Ma torniamo alle impressioni vere e proprie: oltre alla reattività a stupirci è stata l’incredibile facilità che questa bici ha a raggiungere, e poi a mantenere, le velocità elevate. Ora, se questo sia più per merito delle forme aerodinamiche del telai, se sia merito delle nuove ruote e della loro incredibile scorrevolezza o se ancora sia più un effetto del nuovo manubrio aerodinamico, tutto questo in fondo conta poco; quando utilizzi una bici la devi considerare nella sua interezza, come pacchetto completo, ed appunto in questo senso la S-Works Tarmac SL7 ha tutto in regola per considerare le sue scelte tecniche perfettamente coerenti, integrate le une con le altre, secondo una filosofia comune che punta alla prestazione senza compromessi. Compromessi con cosa?

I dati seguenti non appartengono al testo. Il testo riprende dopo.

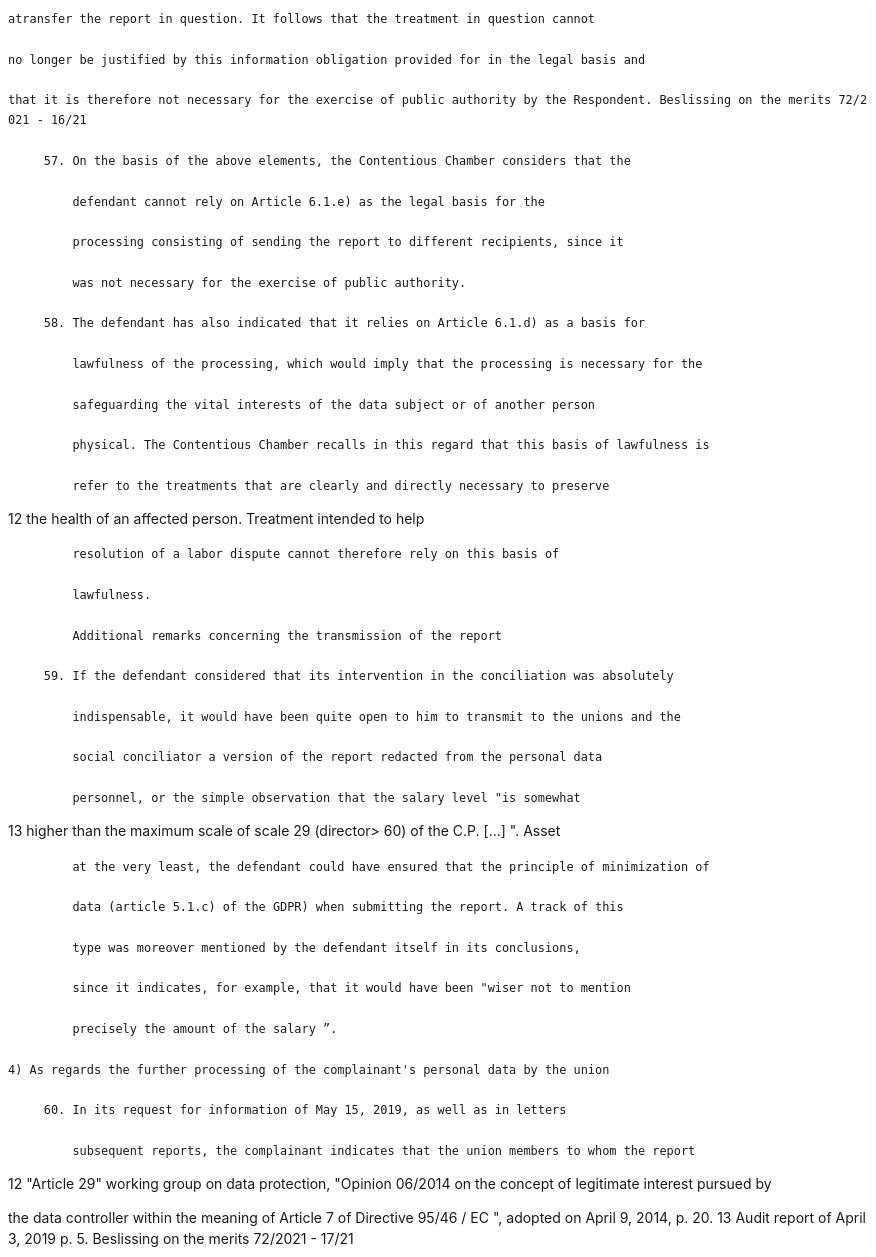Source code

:     atransfer the report in question. It follows that the treatment in question cannot

    no longer be justified by this information obligation provided for in the legal basis and

    that it is therefore not necessary for the exercise of public authority by the Respondent. Beslissing on the merits 72/2021 - 16/21

         57. On the basis of the above elements, the Contentious Chamber considers that the

             defendant cannot rely on Article 6.1.e) as the legal basis for the

             processing consisting of sending the report to different recipients, since it

             was not necessary for the exercise of public authority.

         58. The defendant has also indicated that it relies on Article 6.1.d) as a basis for

             lawfulness of the processing, which would imply that the processing is necessary for the

             safeguarding the vital interests of the data subject or of another person

             physical. The Contentious Chamber recalls in this regard that this basis of lawfulness is

             refer to the treatments that are clearly and directly necessary to preserve
12 the health of an affected person. Treatment intended to help

             resolution of a labor dispute cannot therefore rely on this basis of

             lawfulness.

             Additional remarks concerning the transmission of the report

         59. If the defendant considered that its intervention in the conciliation was absolutely

             indispensable, it would have been quite open to him to transmit to the unions and the

             social conciliator a version of the report redacted from the personal data

             personnel, or the simple observation that the salary level "is somewhat
13 higher than the maximum scale of scale 29 (director> 60) of the C.P. \[…\] ". Asset

             at the very least, the defendant could have ensured that the principle of minimization of

             data (article 5.1.c) of the GDPR) when submitting the report. A track of this

             type was moreover mentioned by the defendant itself in its conclusions,

             since it indicates, for example, that it would have been "wiser not to mention

             precisely the amount of the salary ”.

    4) As regards the further processing of the complainant's personal data by the union

         60. In its request for information of May 15, 2019, as well as in letters

             subsequent reports, the complainant indicates that the union members to whom the report

12 "Article 29" working group on data protection, "Opinion 06/2014 on the concept of legitimate interest pursued by

the data controller within the meaning of Article 7 of Directive 95/46 / EC ", adopted on April 9, 2014, p. 20.
13 Audit report of April 3, 2019 p. 5. Beslissing on the merits 72/2021 - 17/21
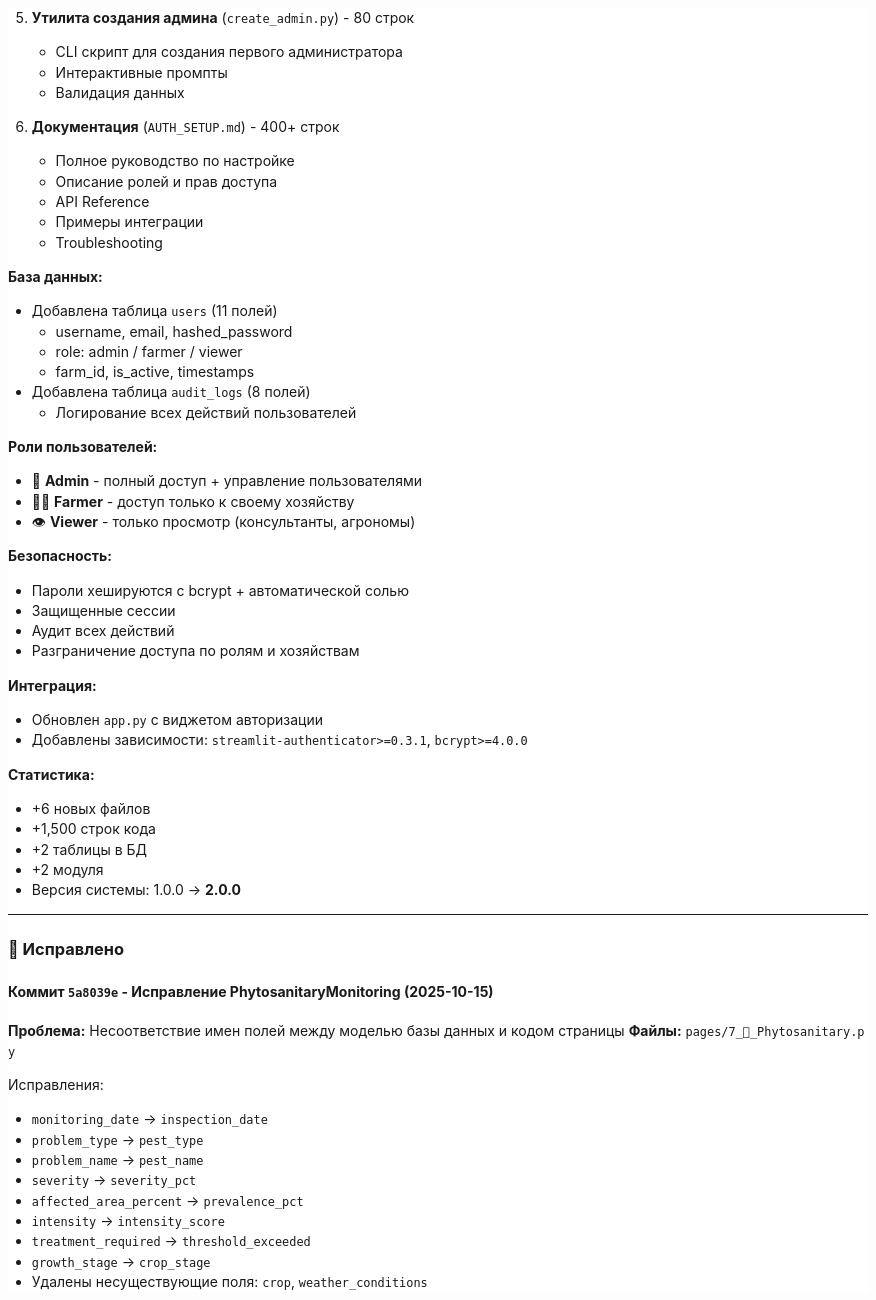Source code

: 5. **Утилита создания админа** (`create_admin.py`) - 80 строк
   - CLI скрипт для создания первого администратора
   - Интерактивные промпты
   - Валидация данных

6. **Документация** (`AUTH_SETUP.md`) - 400+ строк
   - Полное руководство по настройке
   - Описание ролей и прав доступа
   - API Reference
   - Примеры интеграции
   - Troubleshooting

**База данных:**
- Добавлена таблица `users` (11 полей)
  - username, email, hashed_password
  - role: admin / farmer / viewer
  - farm_id, is_active, timestamps
- Добавлена таблица `audit_logs` (8 полей)
  - Логирование всех действий пользователей

**Роли пользователей:**
- 👑 **Admin** - полный доступ + управление пользователями
- 👨‍🌾 **Farmer** - доступ только к своему хозяйству
- 👁️ **Viewer** - только просмотр (консультанты, агрономы)

**Безопасность:**
- Пароли хешируются с bcrypt + автоматической солью
- Защищенные сессии
- Аудит всех действий
- Разграничение доступа по ролям и хозяйствам

**Интеграция:**
- Обновлен `app.py` с виджетом авторизации
- Добавлены зависимости: `streamlit-authenticator>=0.3.1`, `bcrypt>=4.0.0`

**Статистика:**
- +6 новых файлов
- +1,500 строк кода
- +2 таблицы в БД
- +2 модуля
- Версия системы: 1.0.0 → **2.0.0**

---

### 🐛 Исправлено

#### Коммит `5a8039e` - Исправление PhytosanitaryMonitoring (2025-10-15)
**Проблема:** Несоответствие имен полей между моделью базы данных и кодом страницы
**Файлы:** `pages/7_🐛_Phytosanitary.py`

Исправления:
- `monitoring_date` → `inspection_date`
- `problem_type` → `pest_type`
- `problem_name` → `pest_name`
- `severity` → `severity_pct`
- `affected_area_percent` → `prevalence_pct`
- `intensity` → `intensity_score`
- `treatment_required` → `threshold_exceeded`
- `growth_stage` → `crop_stage`
- Удалены несуществующие поля: `crop`, `weather_conditions`
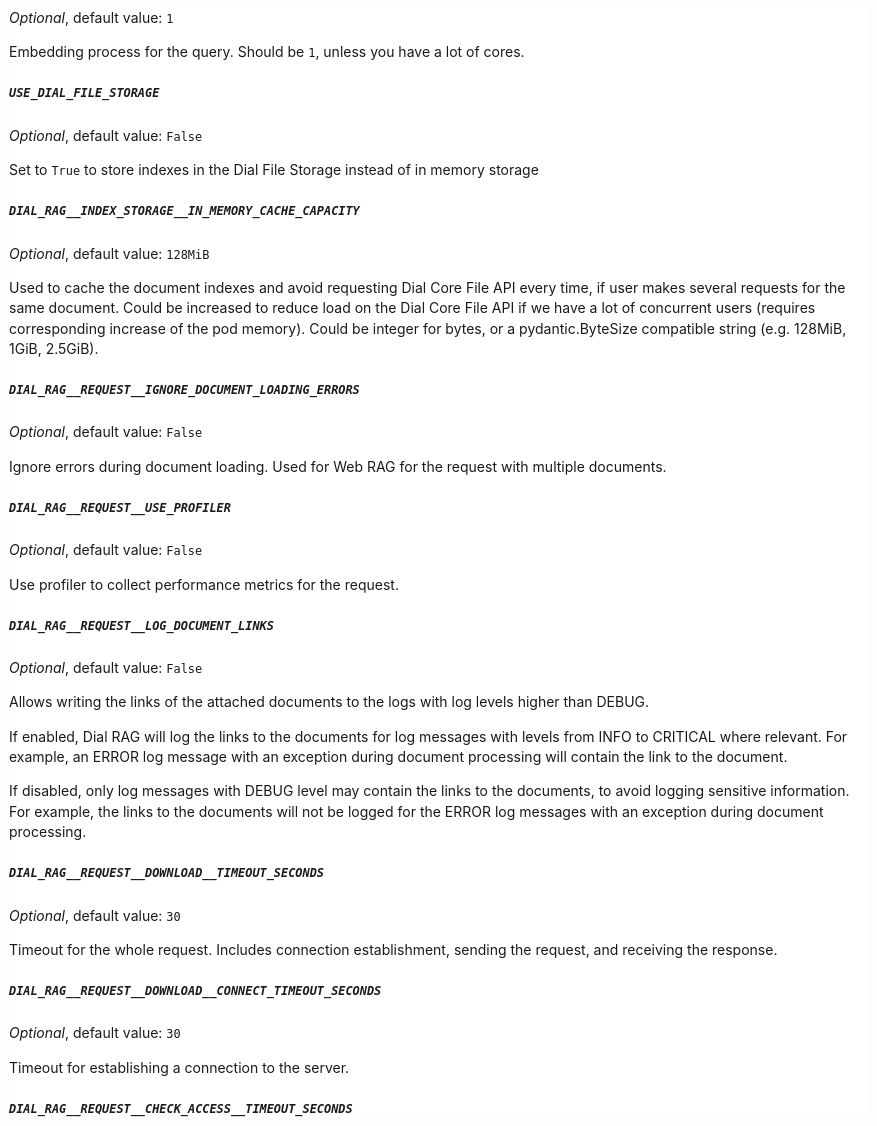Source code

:*Optional*, default value: `1`

Embedding process for the query. Should be `1`, unless you have a lot of cores.

##### `USE_DIAL_FILE_STORAGE`

*Optional*, default value: `False`

Set to `True` to store indexes in the Dial File Storage instead of in memory storage

##### `DIAL_RAG__INDEX_STORAGE__IN_MEMORY_CACHE_CAPACITY`

*Optional*, default value: `128MiB`

Used to cache the document indexes and avoid requesting Dial Core File API every time, if user makes several requests for the same document. Could be increased to reduce load on the Dial Core File API if we have a lot of concurrent users (requires corresponding increase of the pod memory). Could be integer for bytes, or a pydantic.ByteSize compatible string (e.g. 128MiB, 1GiB, 2.5GiB).

##### `DIAL_RAG__REQUEST__IGNORE_DOCUMENT_LOADING_ERRORS`

*Optional*, default value: `False`

Ignore errors during document loading. Used for Web RAG for the request with multiple documents.

##### `DIAL_RAG__REQUEST__USE_PROFILER`

*Optional*, default value: `False`

Use profiler to collect performance metrics for the request.

##### `DIAL_RAG__REQUEST__LOG_DOCUMENT_LINKS`

*Optional*, default value: `False`

Allows writing the links of the attached documents to the logs with log levels higher than DEBUG.

If enabled, Dial RAG will log the links to the documents for log messages with levels from INFO to CRITICAL where relevant. For example, an ERROR log message with an exception during document processing will contain the link to the document.

If disabled, only log messages with DEBUG level may contain the links to the documents, to avoid logging sensitive information. For example, the links to the documents will not be logged for the ERROR log messages with an exception during document processing.

##### `DIAL_RAG__REQUEST__DOWNLOAD__TIMEOUT_SECONDS`

*Optional*, default value: `30`

Timeout for the whole request. Includes connection establishment, sending the request, and receiving the response.

##### `DIAL_RAG__REQUEST__DOWNLOAD__CONNECT_TIMEOUT_SECONDS`

*Optional*, default value: `30`

Timeout for establishing a connection to the server.

##### `DIAL_RAG__REQUEST__CHECK_ACCESS__TIMEOUT_SECONDS`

Con il prezzo neanche tanto, perché in fondo il costo di questa variante top di gamma è allineato a quello dei competitor (11.000 euro tondi tondi). Compromessi con il comfort? Neanche troppo, perché in termini di assorbimento delle sollecitazioni ci sono modelli ancor più “granitici” della Tarmac (per rimanere in Casa Specialized uno di questi è la Venge). A questo aggiungiamo che il manubrio aerodinamico Aeorfly II ha rivelato una comodità inaspettata, a giudicare dal suo “spigoloso” profilo della sezione alto-centrale: sì, se lo impugni lì non è il massimo del confort, ma per stare più comodo basta rimodulare la presa alto centrale poggiando i palmi nella porzione in cui il manubrio inizia a curvare: in effetti è questa un’impugnatura molto usata dai corridori nelle fasi di “calma” di una corsa e alla lunga si rivela anche più comoda della presa alta tradizionale, quella con i palmi “piatti”.
Qualche nota infine alle ruote e al loro design differenziato: a dispetto del loro profilo alto (o di dietro altissimo?) si tratta di un set che assicura le prestazioni su tutti i terreni e tutte le situazioni, comprese quelle (moderatamente) ventose, dove il design “panciuto” dell’anteriore gestisce bene l’impatto con l’aria proveniente di lato.
Non nascondo poi che avere (e anche vedere) un cerchio così “massiccio” sull’anteriore, ti infonde tanta sicurezza, anzi all’inizio vedere quel fianco che deborda dai limiti della copertura ti lascia anche spiazzato. Impieghi poco per capire che di quel profilo ti puoi fidare e puoi anche spingere un po’ oltre i tradizionali limiti che hai in discesa, perché a guadagnarci è la stabilità soprattutto quando le velocità si fanno importanti.
Ulteriori informazioni: https://www.specialized.com/it/it
Maurizio Coccia
Bello l’articolo , confermo tutto , e una bici mixsata tra Venge e Tarmac la sto usando da qualche giorno e ti da impressioni di guida eccezionali ,avendo anche altre bici per ora credo che sia una delle migliori sul mercato , TOP.